En écrivant ma pensée[1], elle m’échappe quelquefois ; mais cela me fait souvenir de ma faiblesse, que j’oublie à toute heure[2] ; ce qui m’instruit autant que ma pensée oubliée, car je ne tends qu’à connaître mon néant.

49.

C’est une plaisante chose à considérer[3], de ce qu’il y a[4] des gens dans le monde qui, ayant renoncé à toutes les lois de Dieu et de la nature, s’en sont fait eux-mêmes auxquelles ils obéissent exactement, comme, par exemple, les soldats de Mahomet[5], les voleurs, les hérétiques, etc. Et ainsi les logiciens[6]… Il semble que leur licence doive être sans aucune borne ni barrière, voyant qu’ils en ont franchi tant de si justes et de si saintes.

  1. « En écrivant ma pensée. » On lit ailleurs, dans le manuscrit, p. 142, cette phrase barrée : « Pensée échappée. Je la voulais écrire : « j’écris, au lieu, qu’elle m’est échappée. » Au lieu, c’est-à-dire au lieu de cela ; il faut mettre ces mots entre deux virgules.
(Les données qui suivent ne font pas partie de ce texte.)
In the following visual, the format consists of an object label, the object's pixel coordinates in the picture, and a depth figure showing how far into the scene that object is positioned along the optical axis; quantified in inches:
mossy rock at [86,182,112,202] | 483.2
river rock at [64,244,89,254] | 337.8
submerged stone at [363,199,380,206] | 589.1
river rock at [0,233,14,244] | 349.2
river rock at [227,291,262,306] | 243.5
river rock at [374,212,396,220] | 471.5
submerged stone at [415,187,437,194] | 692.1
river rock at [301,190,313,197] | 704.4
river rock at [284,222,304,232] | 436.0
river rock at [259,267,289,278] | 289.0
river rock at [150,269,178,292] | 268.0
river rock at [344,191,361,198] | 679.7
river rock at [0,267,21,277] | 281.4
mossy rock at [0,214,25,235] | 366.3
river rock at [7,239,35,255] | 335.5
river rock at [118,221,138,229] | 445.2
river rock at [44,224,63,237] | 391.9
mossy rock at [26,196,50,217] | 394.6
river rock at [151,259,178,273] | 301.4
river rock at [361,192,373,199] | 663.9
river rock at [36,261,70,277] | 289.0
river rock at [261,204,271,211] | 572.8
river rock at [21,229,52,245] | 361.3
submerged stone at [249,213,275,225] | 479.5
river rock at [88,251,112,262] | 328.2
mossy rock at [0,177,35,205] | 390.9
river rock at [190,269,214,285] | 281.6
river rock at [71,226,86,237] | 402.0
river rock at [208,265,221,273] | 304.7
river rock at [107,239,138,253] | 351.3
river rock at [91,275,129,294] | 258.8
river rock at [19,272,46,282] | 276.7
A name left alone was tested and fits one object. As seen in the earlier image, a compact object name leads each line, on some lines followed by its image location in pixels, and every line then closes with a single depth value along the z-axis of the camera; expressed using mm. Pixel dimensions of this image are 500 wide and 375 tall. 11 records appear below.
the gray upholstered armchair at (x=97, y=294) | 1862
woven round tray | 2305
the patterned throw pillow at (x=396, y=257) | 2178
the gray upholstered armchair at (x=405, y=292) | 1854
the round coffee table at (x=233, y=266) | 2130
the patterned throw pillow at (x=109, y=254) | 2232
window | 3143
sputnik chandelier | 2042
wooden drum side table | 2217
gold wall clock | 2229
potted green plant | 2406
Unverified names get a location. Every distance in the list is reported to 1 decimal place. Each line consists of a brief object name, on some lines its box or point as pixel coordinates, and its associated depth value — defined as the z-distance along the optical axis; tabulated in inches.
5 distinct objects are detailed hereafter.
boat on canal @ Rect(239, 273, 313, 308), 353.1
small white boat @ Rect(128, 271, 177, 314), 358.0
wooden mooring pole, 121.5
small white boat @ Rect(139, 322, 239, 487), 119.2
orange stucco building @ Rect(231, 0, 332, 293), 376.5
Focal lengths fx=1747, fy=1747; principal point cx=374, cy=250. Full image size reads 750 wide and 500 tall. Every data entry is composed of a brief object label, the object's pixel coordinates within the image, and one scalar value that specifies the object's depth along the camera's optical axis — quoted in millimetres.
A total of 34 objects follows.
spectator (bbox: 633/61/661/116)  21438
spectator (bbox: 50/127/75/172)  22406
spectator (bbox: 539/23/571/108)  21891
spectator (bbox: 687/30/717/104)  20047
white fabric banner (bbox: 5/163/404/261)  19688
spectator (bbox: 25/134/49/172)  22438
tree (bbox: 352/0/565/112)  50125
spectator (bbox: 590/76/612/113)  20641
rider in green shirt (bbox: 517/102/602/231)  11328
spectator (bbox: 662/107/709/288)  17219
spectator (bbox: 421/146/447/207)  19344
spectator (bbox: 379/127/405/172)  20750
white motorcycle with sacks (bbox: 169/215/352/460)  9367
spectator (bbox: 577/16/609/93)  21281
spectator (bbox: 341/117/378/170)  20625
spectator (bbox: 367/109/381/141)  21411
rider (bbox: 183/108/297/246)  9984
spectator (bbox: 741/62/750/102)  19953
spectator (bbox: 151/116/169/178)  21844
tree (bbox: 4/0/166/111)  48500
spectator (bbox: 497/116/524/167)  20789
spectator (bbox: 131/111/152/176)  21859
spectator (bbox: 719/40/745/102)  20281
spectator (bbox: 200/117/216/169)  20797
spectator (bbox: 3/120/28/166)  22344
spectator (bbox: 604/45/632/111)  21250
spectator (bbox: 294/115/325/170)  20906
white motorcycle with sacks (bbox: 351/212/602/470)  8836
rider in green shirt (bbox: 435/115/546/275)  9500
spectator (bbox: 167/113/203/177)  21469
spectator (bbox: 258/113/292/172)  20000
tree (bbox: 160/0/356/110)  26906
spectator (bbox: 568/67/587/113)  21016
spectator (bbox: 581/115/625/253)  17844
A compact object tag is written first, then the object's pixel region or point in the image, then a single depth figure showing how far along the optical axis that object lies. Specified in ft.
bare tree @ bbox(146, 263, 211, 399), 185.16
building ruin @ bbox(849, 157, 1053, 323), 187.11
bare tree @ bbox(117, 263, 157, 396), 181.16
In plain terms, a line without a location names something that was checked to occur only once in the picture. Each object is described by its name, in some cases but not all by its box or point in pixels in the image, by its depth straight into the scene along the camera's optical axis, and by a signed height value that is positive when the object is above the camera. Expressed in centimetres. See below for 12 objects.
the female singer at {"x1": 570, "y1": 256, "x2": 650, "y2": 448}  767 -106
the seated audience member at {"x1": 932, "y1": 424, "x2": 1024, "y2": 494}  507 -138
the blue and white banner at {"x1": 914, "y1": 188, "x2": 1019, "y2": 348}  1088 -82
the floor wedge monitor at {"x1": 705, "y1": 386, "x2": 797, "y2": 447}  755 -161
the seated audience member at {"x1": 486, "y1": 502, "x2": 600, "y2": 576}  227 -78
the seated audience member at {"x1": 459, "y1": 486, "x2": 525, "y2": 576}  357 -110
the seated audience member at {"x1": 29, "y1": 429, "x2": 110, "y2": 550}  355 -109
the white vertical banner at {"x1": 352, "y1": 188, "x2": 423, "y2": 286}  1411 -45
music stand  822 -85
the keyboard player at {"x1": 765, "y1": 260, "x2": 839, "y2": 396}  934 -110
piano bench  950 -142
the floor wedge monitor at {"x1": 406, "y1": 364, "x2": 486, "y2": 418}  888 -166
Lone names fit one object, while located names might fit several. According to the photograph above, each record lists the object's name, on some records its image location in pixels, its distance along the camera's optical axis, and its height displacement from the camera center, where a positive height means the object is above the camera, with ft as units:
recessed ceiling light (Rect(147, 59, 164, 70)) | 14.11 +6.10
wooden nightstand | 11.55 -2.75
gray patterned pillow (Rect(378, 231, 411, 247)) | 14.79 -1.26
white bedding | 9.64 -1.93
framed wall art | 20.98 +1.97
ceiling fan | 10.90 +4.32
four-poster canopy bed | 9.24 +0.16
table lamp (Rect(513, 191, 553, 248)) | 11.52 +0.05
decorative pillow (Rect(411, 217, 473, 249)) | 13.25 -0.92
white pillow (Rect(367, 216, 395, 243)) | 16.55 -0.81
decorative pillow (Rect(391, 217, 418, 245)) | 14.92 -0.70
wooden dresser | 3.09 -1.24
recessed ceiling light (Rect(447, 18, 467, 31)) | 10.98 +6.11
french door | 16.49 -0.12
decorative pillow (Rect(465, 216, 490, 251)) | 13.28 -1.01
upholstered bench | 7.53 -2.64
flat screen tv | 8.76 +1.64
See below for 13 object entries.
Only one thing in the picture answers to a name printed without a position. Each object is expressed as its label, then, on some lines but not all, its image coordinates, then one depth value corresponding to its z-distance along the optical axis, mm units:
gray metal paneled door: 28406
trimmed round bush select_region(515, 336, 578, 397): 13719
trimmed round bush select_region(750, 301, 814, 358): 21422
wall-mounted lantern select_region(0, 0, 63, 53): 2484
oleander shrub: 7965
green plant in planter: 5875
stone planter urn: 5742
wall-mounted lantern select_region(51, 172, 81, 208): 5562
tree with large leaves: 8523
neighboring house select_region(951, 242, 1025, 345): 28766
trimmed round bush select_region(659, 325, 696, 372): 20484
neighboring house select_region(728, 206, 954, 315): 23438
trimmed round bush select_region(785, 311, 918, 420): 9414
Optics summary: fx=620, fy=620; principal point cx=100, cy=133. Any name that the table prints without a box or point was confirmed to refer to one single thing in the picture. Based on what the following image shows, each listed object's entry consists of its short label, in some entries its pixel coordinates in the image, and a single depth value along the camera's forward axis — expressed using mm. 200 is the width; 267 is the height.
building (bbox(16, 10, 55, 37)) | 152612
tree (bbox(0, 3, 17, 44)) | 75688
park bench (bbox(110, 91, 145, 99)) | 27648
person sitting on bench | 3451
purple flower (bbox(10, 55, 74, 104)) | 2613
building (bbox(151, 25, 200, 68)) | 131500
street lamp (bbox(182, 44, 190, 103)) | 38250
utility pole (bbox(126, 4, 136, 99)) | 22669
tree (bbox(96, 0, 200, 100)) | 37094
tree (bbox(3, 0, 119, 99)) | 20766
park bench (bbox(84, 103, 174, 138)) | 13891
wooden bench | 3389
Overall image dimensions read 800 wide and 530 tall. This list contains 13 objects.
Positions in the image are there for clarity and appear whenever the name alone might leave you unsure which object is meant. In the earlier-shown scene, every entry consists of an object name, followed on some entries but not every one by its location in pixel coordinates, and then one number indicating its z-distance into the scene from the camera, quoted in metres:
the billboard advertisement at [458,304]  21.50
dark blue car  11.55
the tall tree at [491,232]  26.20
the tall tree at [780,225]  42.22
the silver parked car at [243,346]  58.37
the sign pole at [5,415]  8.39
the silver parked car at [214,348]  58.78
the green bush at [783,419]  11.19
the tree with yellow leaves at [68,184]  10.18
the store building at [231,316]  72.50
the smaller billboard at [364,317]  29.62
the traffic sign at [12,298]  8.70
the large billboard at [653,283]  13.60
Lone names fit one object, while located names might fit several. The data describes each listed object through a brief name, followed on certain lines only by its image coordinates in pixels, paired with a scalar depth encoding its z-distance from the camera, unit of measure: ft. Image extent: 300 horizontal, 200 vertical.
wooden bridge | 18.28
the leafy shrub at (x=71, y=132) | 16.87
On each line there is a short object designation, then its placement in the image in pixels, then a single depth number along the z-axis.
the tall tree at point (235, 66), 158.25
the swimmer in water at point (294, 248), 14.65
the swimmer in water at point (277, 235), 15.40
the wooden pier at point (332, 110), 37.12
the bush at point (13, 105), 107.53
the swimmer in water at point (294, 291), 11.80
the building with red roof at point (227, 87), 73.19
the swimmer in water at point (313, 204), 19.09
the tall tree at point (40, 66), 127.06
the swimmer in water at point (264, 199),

Que d’imprévu dans cette réflexion, et que de profondeur !
  2. « A toute heure. » Ces mots font une belle antithèse avec ce qu’il a dit de sa pensée, qu’elle lui échappe quelquefois.
  3. « C’est une plaisante chose à considérer. » Cf. Montaigne, III, 9, p. 476.
  4. « De ce qu’il y a. » Ce de explétif ne serait pas correct aujourd’hui.
  5. « Les soldats de Mahomet. « P. R. écrit seulement comme, par exemple, les voleurs, etc. Ainsi Pascal mettait intrépidement sur la même ligne les hérétiques et les voleurs ; et les hommes qui n’étaient pas de sa croyance lui paraissaient des gens, comme on dit, sans foi ni loi, qui s’écartaient de l’ordre même de la nature. Un Turc à ses jeux est à peine un homme. Voyez cette gradation dans les Provinciales : « Sont-ce des religieux et des prêtres qui parlent de cette sorte ? Sont-ce des chrétiens ? sont-ce des Turcs ? Sont-ce des hommes ? sont-ce des démons ?… » (Lettre 14).
  6. « Et ainsi les logiciens. » Nous avons mis des points de suspension parce que nous pensons que le sens n’est pas achevé, et que Pascal veut dire qu’ainsi les logiciens se mécomptent, que leur logique est mise en défaut. — Leur licence se rapporte à tous ces gens dont Pascal a parlé.